Il Museo archeologico di Alife contiene reperti recuperati sul territorio, oltre alla collezione denominata Antiche genti alifane. Bellissimi i reperti di tradizione etrusco campana, come il vasellame che richiama il banchetto funebre, oggetti in ferro e bronzo quali armi, fibule, anelli e bracciali. Vi è esposto anche parte di un affresco in IV stile proveniente da una domus romana che si trovava lungo il decumanus maximus della città antica, mentre in una sala sottostante sono presenti frammenti di pavimenti a mosaico con decorazioni geometriche bianco-nere databili tra il I secolo a.C. e il I secolo d.C., anch’essi derivanti da case della città antica. Il castello medievale ha una struttura a pianta a quadrilatero con torre sugli spigoli, caratteristica dei castelli a cittadella, nella quale era una corte interna ove si svolgeva gran parte della vita sociale. Dalle torri si poteva controllare una vasta parte del territorio circostante. Il fortilizio, negli anni, è stato preda di attacchi, devastazioni e ricostruzioni. Infine, la cripta normanna è un ambiente sacro ipogeo edificato, insieme alla cattedrale, dal conte Rainulfo per ospitare le reliquie del patrono San Sisto.

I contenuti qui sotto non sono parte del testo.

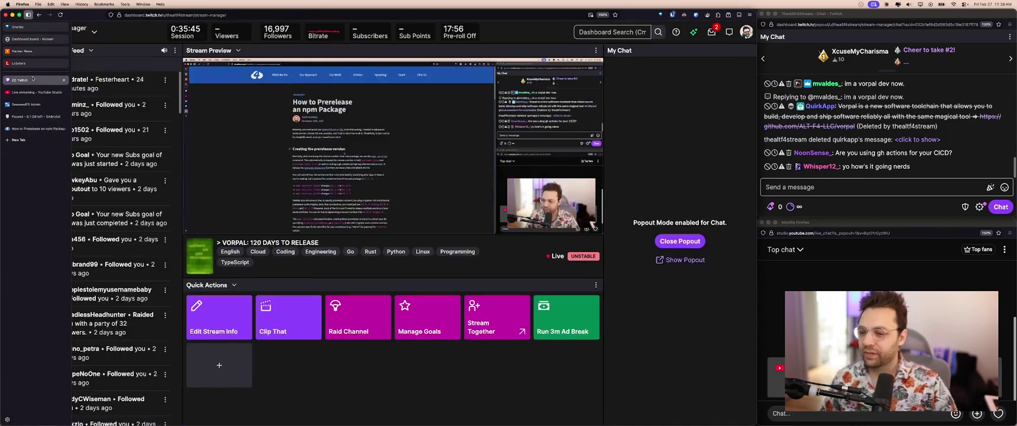
pyautogui.click(483, 412)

PIEDIMONTE MATESE – È una cittadina di origine medievale, il cui abitato, interessato da una significativa espansione edilizia, sorge nel punto di confluenza di tre vallate pedemontane. Fu fondata nel IX secolo d.C. dai Longobardi ma numerose testimonianze archeologiche documentano la presenza dell’uomo fin dall’epoca neolitica, come testimoniato dai reperti archeologici (armi litiche e terrecotte) e dai resti delle mura megalitiche. Appartenne, tra gli altri, ai D’Aquino, ai Della Leonessa e ai Gaetani; questi ultimi la tennero dal 1383 fino al 1806, ossia l’anno dell’abolizione della feudalità. Il toponimo, che è stato Piedimonte fino al 1862 e Piedimonte d’Alife fino al 1970, allude alla posizione dell’abitato. Il monte Cila, alle cui falde sorge l’attuale centro abitato, è il monte che in epoca sannitica ospitava un insediamento, forse proprio la succitata Cluvia. Fra i resti archeologici rinvenuti vanno annoverati il Corridore del Cila e lo Zeus del Cila, due antiche statuette conservate nel Museo civico Raffaele Marrocco assieme ad altri 170 reperti provenienti dall’area del Monte. Nel IX secolo si formò il primo nucleo abitato di Piedimonte, stretto attorno alla chiesetta di san Giovanni e situato in posizione dominante e di controllo della Piana Alifana e della Valle del Volturno. Nell’arco del secolo successivo la popolazione del piccolo insediamento aumentò grazie ai profughi provenienti dalla piana alifana, devastata dalle incursioni saracene. Con i normanni la cittadina accrebbe a baronia.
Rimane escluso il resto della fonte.